[Collected data]
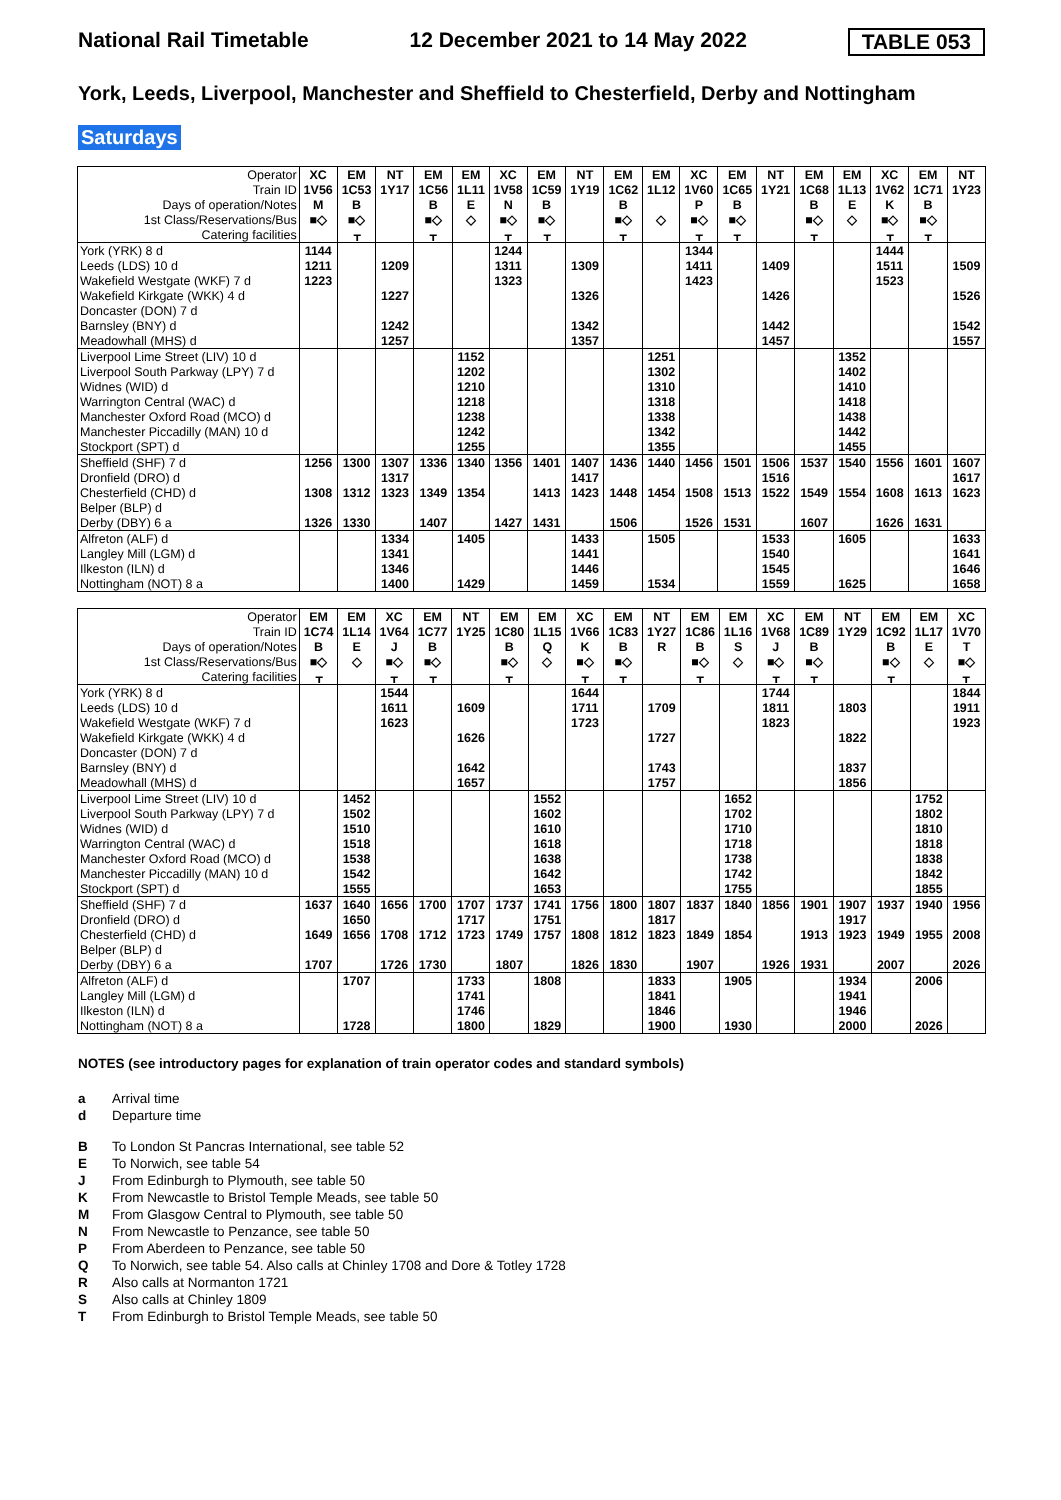National Rail Timetable 12 December 2021 to 14 May 2022 TABLE 053
York, Leeds, Liverpool, Manchester and Sheffield to Chesterfield, Derby and Nottingham
Saturdays
| Operator | XC | EM | NT | EM | EM | XC | EM | NT | EM | EM | XC | EM | NT | EM | EM | XC | EM | NT |
| --- | --- | --- | --- | --- | --- | --- | --- | --- | --- | --- | --- | --- | --- | --- | --- | --- | --- | --- |
| Train ID | 1V56 | 1C53 | 1Y17 | 1C56 | 1L11 | 1V58 | 1C59 | 1Y19 | 1C62 | 1L12 | 1V60 | 1C65 | 1Y21 | 1C68 | 1L13 | 1V62 | 1C71 | 1Y23 |
| Days of operation/Notes | M | B | | B | E | N | B | | B | | P | B | | B | E | K | B | |
| 1st Class/Reservations/Bus | ■◇ | ■◇ | | ■◇ | ◇ | ■◇ | ■◇ | | ■◇ | ◇ | ■◇ | ■◇ | | ■◇ | ◇ | ■◇ | ■◇ | |
| Catering facilities | | ᚁ | | ᚁ | | ᚁ | ᚁ | | ᚁ | | ᚁ | ᚁ | | ᚁ | | ᚁ | ᚁ | |
| York (YRK) 8 d | 1144 | | | | | 1244 | | | | | 1344 | | | | | 1444 | | |
| Leeds (LDS) 10 d | 1211 | | 1209 | | | 1311 | | 1309 | | | 1411 | | 1409 | | | 1511 | | 1509 |
| Wakefield Westgate (WKF) 7 d | 1223 | | | | | 1323 | | | | | 1423 | | | | | 1523 | | |
| Wakefield Kirkgate (WKK) 4 d | | | 1227 | | | | | 1326 | | | | | 1426 | | | | | 1526 |
| Doncaster (DON) 7 d | | | | | | | | | | | | | | | | | | |
| Barnsley (BNY) d | | | 1242 | | | | | 1342 | | | | | 1442 | | | | | 1542 |
| Meadowhall (MHS) d | | | 1257 | | | | | 1357 | | | | | 1457 | | | | | 1557 |
| Liverpool Lime Street (LIV) 10 d | | | | | 1152 | | | | | 1251 | | | | | 1352 | | | |
| Liverpool South Parkway (LPY) 7 d | | | | | 1202 | | | | | 1302 | | | | | 1402 | | | |
| Widnes (WID) d | | | | | 1210 | | | | | 1310 | | | | | 1410 | | | |
| Warrington Central (WAC) d | | | | | 1218 | | | | | 1318 | | | | | 1418 | | | |
| Manchester Oxford Road (MCO) d | | | | | 1238 | | | | | 1338 | | | | | 1438 | | | |
| Manchester Piccadilly (MAN) 10 d | | | | | 1242 | | | | | 1342 | | | | | 1442 | | | |
| Stockport (SPT) d | | | | | 1255 | | | | | 1355 | | | | | 1455 | | | |
| Sheffield (SHF) 7 d | 1256 | 1300 | 1307 | 1336 | 1340 | 1356 | 1401 | 1407 | 1436 | 1440 | 1456 | 1501 | 1506 | 1537 | 1540 | 1556 | 1601 | 1607 |
| Dronfield (DRO) d | | | 1317 | | | | | 1417 | | | | | 1516 | | | | | 1617 |
| Chesterfield (CHD) d | 1308 | 1312 | 1323 | 1349 | 1354 | | 1413 | 1423 | 1448 | 1454 | 1508 | 1513 | 1522 | 1549 | 1554 | 1608 | 1613 | 1623 |
| Belper (BLP) d | | | | | | | | | | | | | | | | | | |
| Derby (DBY) 6 a | 1326 | 1330 | | 1407 | | 1427 | 1431 | | 1506 | | 1526 | 1531 | | 1607 | | 1626 | 1631 | |
| Alfreton (ALF) d | | | 1334 | | 1405 | | | 1433 | | 1505 | | | 1533 | | 1605 | | | 1633 |
| Langley Mill (LGM) d | | | 1341 | | | | | 1441 | | | | | 1540 | | | | | 1641 |
| Ilkeston (ILN) d | | | 1346 | | | | | 1446 | | | | | 1545 | | | | | 1646 |
| Nottingham (NOT) 8 a | | | 1400 | | 1429 | | | 1459 | | 1534 | | | 1559 | | 1625 | | | 1658 |
| Operator | EM | EM | XC | EM | NT | EM | EM | XC | EM | NT | EM | EM | XC | EM | NT | EM | EM | XC |
| --- | --- | --- | --- | --- | --- | --- | --- | --- | --- | --- | --- | --- | --- | --- | --- | --- | --- | --- |
| Train ID | 1C74 | 1L14 | 1V64 | 1C77 | 1Y25 | 1C80 | 1L15 | 1V66 | 1C83 | 1Y27 | 1C86 | 1L16 | 1V68 | 1C89 | 1Y29 | 1C92 | 1L17 | 1V70 |
| Days of operation/Notes | B | E | J | B | | B | Q | K | B | R | B | S | J | B | | B | E | T |
| 1st Class/Reservations/Bus | ■◇ | ◇ | ■◇ | ■◇ | | ■◇ | ◇ | ■◇ | ■◇ | | ■◇ | ◇ | ■◇ | ■◇ | | ■◇ | ◇ | ■◇ |
| Catering facilities | ᚁ | | ᚁ | ᚁ | | ᚁ | | ᚁ | ᚁ | | ᚁ | | ᚁ | ᚁ | | ᚁ | | ᚁ |
| York (YRK) 8 d | | | 1544 | | | | | 1644 | | | | | 1744 | | | | | 1844 |
| Leeds (LDS) 10 d | | | 1611 | | 1609 | | | 1711 | | 1709 | | | 1811 | | 1803 | | | 1911 |
| Wakefield Westgate (WKF) 7 d | | | 1623 | | | | | 1723 | | | | | 1823 | | | | | 1923 |
| Wakefield Kirkgate (WKK) 4 d | | | | | 1626 | | | | | 1727 | | | | | 1822 | | | |
| Doncaster (DON) 7 d | | | | | | | | | | | | | | | | | | |
| Barnsley (BNY) d | | | | | 1642 | | | | | 1743 | | | | | 1837 | | | |
| Meadowhall (MHS) d | | | | | 1657 | | | | | 1757 | | | | | 1856 | | | |
| Liverpool Lime Street (LIV) 10 d | | 1452 | | | | | 1552 | | | | | 1652 | | | | | 1752 | |
| Liverpool South Parkway (LPY) 7 d | | 1502 | | | | | 1602 | | | | | 1702 | | | | | 1802 | |
| Widnes (WID) d | | 1510 | | | | | 1610 | | | | | 1710 | | | | | 1810 | |
| Warrington Central (WAC) d | | 1518 | | | | | 1618 | | | | | 1718 | | | | | 1818 | |
| Manchester Oxford Road (MCO) d | | 1538 | | | | | 1638 | | | | | 1738 | | | | | 1838 | |
| Manchester Piccadilly (MAN) 10 d | | 1542 | | | | | 1642 | | | | | 1742 | | | | | 1842 | |
| Stockport (SPT) d | | 1555 | | | | | 1653 | | | | | 1755 | | | | | 1855 | |
| Sheffield (SHF) 7 d | 1637 | 1640 | 1656 | 1700 | 1707 | 1737 | 1741 | 1756 | 1800 | 1807 | 1837 | 1840 | 1856 | 1901 | 1907 | 1937 | 1940 | 1956 |
| Dronfield (DRO) d | | 1650 | | | 1717 | | 1751 | | | 1817 | | | | | 1917 | | | |
| Chesterfield (CHD) d | 1649 | 1656 | 1708 | 1712 | 1723 | 1749 | 1757 | 1808 | 1812 | 1823 | 1849 | 1854 | | 1913 | 1923 | 1949 | 1955 | 2008 |
| Belper (BLP) d | | | | | | | | | | | | | | | | | | |
| Derby (DBY) 6 a | 1707 | | 1726 | 1730 | | 1807 | | 1826 | 1830 | | 1907 | | 1926 | 1931 | | 2007 | | 2026 |
| Alfreton (ALF) d | | 1707 | | | 1733 | | 1808 | | | 1833 | | 1905 | | | 1934 | | 2006 | |
| Langley Mill (LGM) d | | | | | 1741 | | | | | 1841 | | | | | 1941 | | | |
| Ilkeston (ILN) d | | | | | 1746 | | | | | 1846 | | | | | 1946 | | | |
| Nottingham (NOT) 8 a | | 1728 | | | 1800 | | 1829 | | | 1900 | | 1930 | | | 2000 | | 2026 | |
NOTES (see introductory pages for explanation of train operator codes and standard symbols)
a Arrival time
d Departure time
B To London St Pancras International, see table 52
E To Norwich, see table 54
J From Edinburgh to Plymouth, see table 50
K From Newcastle to Bristol Temple Meads, see table 50
M From Glasgow Central to Plymouth, see table 50
N From Newcastle to Penzance, see table 50
P From Aberdeen to Penzance, see table 50
Q To Norwich, see table 54. Also calls at Chinley 1708 and Dore & Totley 1728
R Also calls at Normanton 1721
S Also calls at Chinley 1809
T From Edinburgh to Bristol Temple Meads, see table 50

What you have to do
All lines above from the one containing "(WAC) d | | 1518" to the one containing "E To Norwich, see table 54" must be repeated exactly, both lines included, and no others.

Task output
| Warrington Central (WAC) d | | 1518 | | | | | 1618 | | | | | 1718 | | | | | 1818 | |
| Manchester Oxford Road (MCO) d | | 1538 | | | | | 1638 | | | | | 1738 | | | | | 1838 | |
| Manchester Piccadilly (MAN) 10 d | | 1542 | | | | | 1642 | | | | | 1742 | | | | | 1842 | |
| Stockport (SPT) d | | 1555 | | | | | 1653 | | | | | 1755 | | | | | 1855 | |
| Sheffield (SHF) 7 d | 1637 | 1640 | 1656 | 1700 | 1707 | 1737 | 1741 | 1756 | 1800 | 1807 | 1837 | 1840 | 1856 | 1901 | 1907 | 1937 | 1940 | 1956 |
| Dronfield (DRO) d | | 1650 | | | 1717 | | 1751 | | | 1817 | | | | | 1917 | | | |
| Chesterfield (CHD) d | 1649 | 1656 | 1708 | 1712 | 1723 | 1749 | 1757 | 1808 | 1812 | 1823 | 1849 | 1854 | | 1913 | 1923 | 1949 | 1955 | 2008 |
| Belper (BLP) d | | | | | | | | | | | | | | | | | | |
| Derby (DBY) 6 a | 1707 | | 1726 | 1730 | | 1807 | | 1826 | 1830 | | 1907 | | 1926 | 1931 | | 2007 | | 2026 |
| Alfreton (ALF) d | | 1707 | | | 1733 | | 1808 | | | 1833 | | 1905 | | | 1934 | | 2006 | |
| Langley Mill (LGM) d | | | | | 1741 | | | | | 1841 | | | | | 1941 | | | |
| Ilkeston (ILN) d | | | | | 1746 | | | | | 1846 | | | | | 1946 | | | |
| Nottingham (NOT) 8 a | | 1728 | | | 1800 | | 1829 | | | 1900 | | 1930 | | | 2000 | | 2026 | |
NOTES (see introductory pages for explanation of train operator codes and standard symbols)
a Arrival time
d Departure time
B To London St Pancras International, see table 52
E To Norwich, see table 54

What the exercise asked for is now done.